In deze zaak heeft de Rechtbank Midden-Nederland op 22 mei 2024 uitspraak gedaan in een geschil tussen een groep eisers, aangeduid als [achternaam] c.s., en de besloten vennootschap RNHB B.V. Het geschil betreft de opzegging van verschillende geldleningsovereenkomsten door RNHB. De eisers, die betrokken zijn bij een investeringsmaatschappij in onroerend goed, hebben geldleningen afgesloten bij RNHB ter financiering van onroerende zaken, met een totale waarde van minimaal € 7.500.000,-. RNHB heeft in september 2022 alle lopende leningen opgezegd, met als reden een periodiek klantenonderzoek en de verplichtingen onder de Wet ter voorkoming van witwassen en het financieren van terrorisme (Wwft). De eisers hebben hiertegen geprocedeerd en vorderden onder meer een verklaring voor recht dat RNHB niet vrij stond om de overeenkomsten op te zeggen.

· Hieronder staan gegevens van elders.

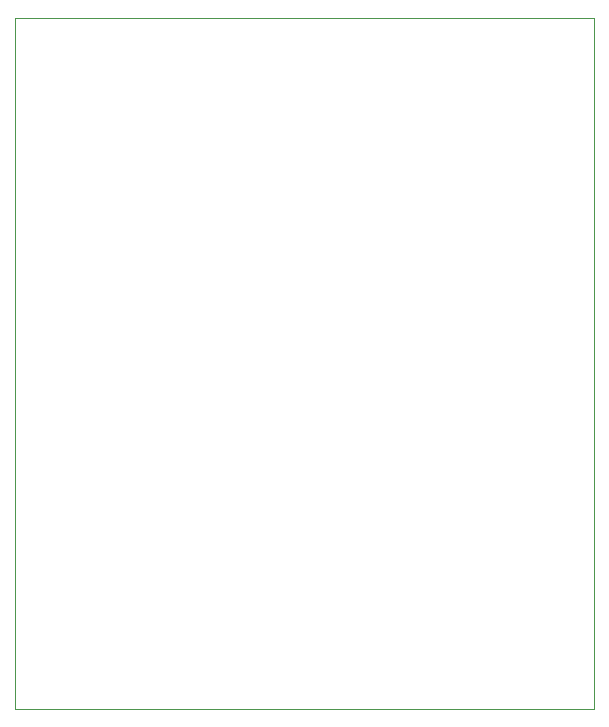
<source format=gbr>
%TF.GenerationSoftware,KiCad,Pcbnew,8.0.5*%
%TF.CreationDate,2025-06-13T10:46:21+02:00*%
%TF.ProjectId,elektroFrogExtensionTHT,656c656b-7472-46f4-9672-6f6745787465,rev?*%
%TF.SameCoordinates,Original*%
%TF.FileFunction,Profile,NP*%
%FSLAX46Y46*%
G04 Gerber Fmt 4.6, Leading zero omitted, Abs format (unit mm)*
G04 Created by KiCad (PCBNEW 8.0.5) date 2025-06-13 10:46:21*
%MOMM*%
%LPD*%
G01*
G04 APERTURE LIST*
%TA.AperFunction,Profile*%
%ADD10C,0.100000*%
%TD*%
G04 APERTURE END LIST*
D10*
X193000000Y-77000000D02*
X242000000Y-77000000D01*
X242000000Y-135500000D01*
X193000000Y-135500000D01*
X193000000Y-77000000D01*
M02*

</source>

De rechtbank oordeelde dat RNHB niet rechtsgeldig de geldleningsovereenkomsten had opgezegd. De rechtbank stelde vast dat RNHB onvoldoende onderscheid had gemaakt tussen de verschillende leningnemers en de redenen voor de opzegging niet voldoende had onderbouwd. De rechtbank concludeerde dat de opzegging niet in overeenstemming was met de redelijkheid en billijkheid, zoals bedoeld in het Burgerlijk Wetboek. RNHB werd veroordeeld tot betaling van de proceskosten aan de eisers. De rechtbank verklaarde dat de geldleningsovereenkomsten in stand blijven tot de overeengekomen expiratiedata, tenzij er nieuwe feiten of omstandigheden aan het licht komen die een gegronde reden voor opzegging rechtvaardigen.
De uitspraak benadrukt het belang van zorgvuldigheid en transparantie bij het opzeggen van contracten door financiële instellingen, vooral in het kader van de Wwft. De rechtbank heeft de proceskosten aan de zijde van de eisers begroot op € 2.214,42, te betalen door RNHB.